This was published 1 year ago
Epstein ‘offered to help former Barclays boss get daughter into top US university’
By Simon Foy
Jeffrey Epstein offered to help the daughter of the former Barclays chief executive Jes Staley win a place at a prestigious US university, it has been claimed.
The paedophile financier said he could introduce Staley to the president of Columbia University at Davos in a bid to secure his daughter a place on a PhD course, according to a previously confidential report.
Epstein also reportedly offered to get in touch with various officials at Columbia on behalf of Staley’s daughter.
The allegations were made in a 22-page internal review by JPMorgan, where Staley was once a senior banker responsible for wealthy clients including Epstein. Staley left the US lender in 2013 and took over Barclays two years later.
It also claimed that Epstein regularly gave personal and business advice to Staley, including setting up meetings with senior officials in foreign governments.
The report, written in 2019 after Epstein killed himself in a jail cell and first reported by the Wall Street Journal, said that he had appeared to establish close ties with senior executives and government officials including high-profile British Labour Party politician Peter Mandelson, a close adviser to former Prime Minister Tony Blair and the UK’s First Secretary of State from 2009 to 2010.
Epstein then tried to connect these associates to Staley and JPMorgan for business deals and international expansions, it added.
Lord Mandelson told the Journal that his connections to Epstein were already known and that he “very much regrets ever having been introduced” to the billionaire, adding they never had any kind of professional or business relationship.
Last week, JPMorgan agreed to pay $US290 million ($423 million) to settle a lawsuit alleging that the bank knowingly benefited from its former client Jeffrey Epstein’s sex-trafficking.
The US bank said it had reached an agreement in principle to settle the proposed class action launched by an unidentified Epstein victim late last year.
JPMorgan is still facing a similar lawsuit brought by the US Virgin Islands (USVI), where the financier had a private retreat where he brought several of his victims.
Unsealed emails allege that Staley drank white wine in a hot tub on Epstein’s private Caribbean island while the financier was under house arrest for child sex offences.
The US bank is also still pursuing its own case against Staley.
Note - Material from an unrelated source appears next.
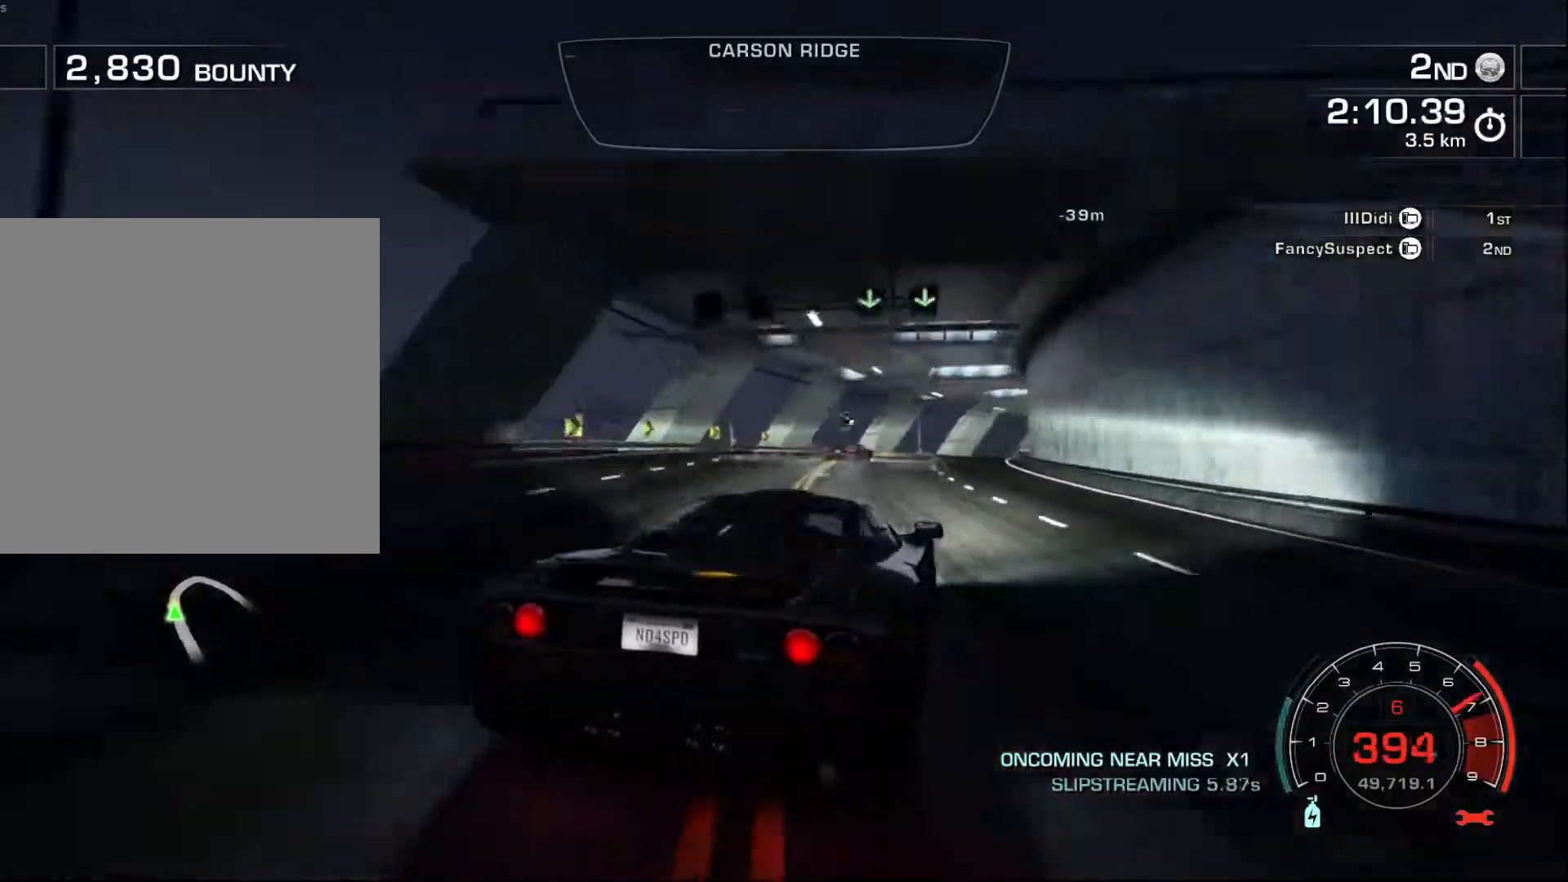
{"buttons": ["R2"], "left_stick": "right", "events": [[100, "left_stick", "left"], [233, "left_stick", "center"], [300, "left_stick", "right"]]}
It has said Staley should be held responsible for any damages it incurs over its ties to Epstein as he managed the bank’s relationship with the paedophile financier during his time there.
Epstein was a client of JPMorgan’s for 15 years until 2013, including a period following his 2008 child sex conviction.
The ongoing USVI lawsuit against JPMorgan has claimed that Epstein’s behaviour was so widely known at JP Morgan that senior bankers joked about his interest in young girls.
Staley had a personal relationship with Epstein when he was a client of the bank and visited the late paedophile on his Caribbean island.
Unsealed emails allege that Staley drank white wine in a hot tub on Epstein’s private Caribbean island while the financier was under house arrest for child sex offences.
Although both legal claims cite Staley’s relationship with the disgraced financier to argue that JPMorgan knew about the sex trafficking, neither names the former bank chief as a defendant.
Staley has repeatedly denied knowledge of Epstein’s sexual abuse.
A spokesman for Columbia University said: “There was no meeting between the president and Staley. Nor did the president know Epstein, then or later. There is no factual basis for these assertions.”
JPMorgan declined to comment. A lawyer for Staley was contacted for comment.
Last week, JPMorgan said: “We all now understand that Epstein’s behaviour was monstrous, and we believe this settlement is in the best interest of all parties, especially the survivors, who suffered unimaginable abuse at the hands of this man.
“Any association with him was a mistake, and we regret it. We would never have continued to do business with him if we believed he was using our bank in any way to help commit heinous crimes.”